## Brief:
After finding the line with "3. **Prepare Operational" in the entries below, retype exactly each line from there through the line with "#### 1. Linguistic", including that final line.

## Data supplied:
%%

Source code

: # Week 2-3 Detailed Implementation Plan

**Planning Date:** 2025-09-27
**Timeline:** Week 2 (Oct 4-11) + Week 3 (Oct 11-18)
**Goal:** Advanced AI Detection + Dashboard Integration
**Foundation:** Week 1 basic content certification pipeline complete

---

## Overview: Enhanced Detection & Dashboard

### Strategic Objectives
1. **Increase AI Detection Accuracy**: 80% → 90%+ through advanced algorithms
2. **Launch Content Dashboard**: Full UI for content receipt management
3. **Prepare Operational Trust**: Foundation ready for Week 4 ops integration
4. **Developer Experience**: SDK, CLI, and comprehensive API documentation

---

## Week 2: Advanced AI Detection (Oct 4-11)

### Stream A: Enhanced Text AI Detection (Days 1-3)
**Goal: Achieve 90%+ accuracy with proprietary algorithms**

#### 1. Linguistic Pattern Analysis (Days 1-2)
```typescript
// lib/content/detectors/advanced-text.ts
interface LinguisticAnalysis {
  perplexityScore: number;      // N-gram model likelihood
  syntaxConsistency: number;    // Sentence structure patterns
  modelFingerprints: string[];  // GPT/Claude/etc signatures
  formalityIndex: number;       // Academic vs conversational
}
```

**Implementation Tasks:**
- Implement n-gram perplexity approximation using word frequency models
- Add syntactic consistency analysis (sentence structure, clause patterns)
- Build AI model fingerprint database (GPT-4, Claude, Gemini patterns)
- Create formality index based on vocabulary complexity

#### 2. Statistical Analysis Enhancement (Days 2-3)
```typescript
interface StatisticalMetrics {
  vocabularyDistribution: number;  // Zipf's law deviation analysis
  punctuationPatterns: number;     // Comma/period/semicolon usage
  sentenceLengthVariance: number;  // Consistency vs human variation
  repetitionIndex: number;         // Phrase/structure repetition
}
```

%%

## Your response:
3. **Prepare Operational Trust**: Foundation ready for Week 4 ops integration
4. **Developer Experience**: SDK, CLI, and comprehensive API documentation

---

## Week 2: Advanced AI Detection (Oct 4-11)

### Stream A: Enhanced Text AI Detection (Days 1-3)
**Goal: Achieve 90%+ accuracy with proprietary algorithms**

#### 1. Linguistic Pattern Analysis (Days 1-2)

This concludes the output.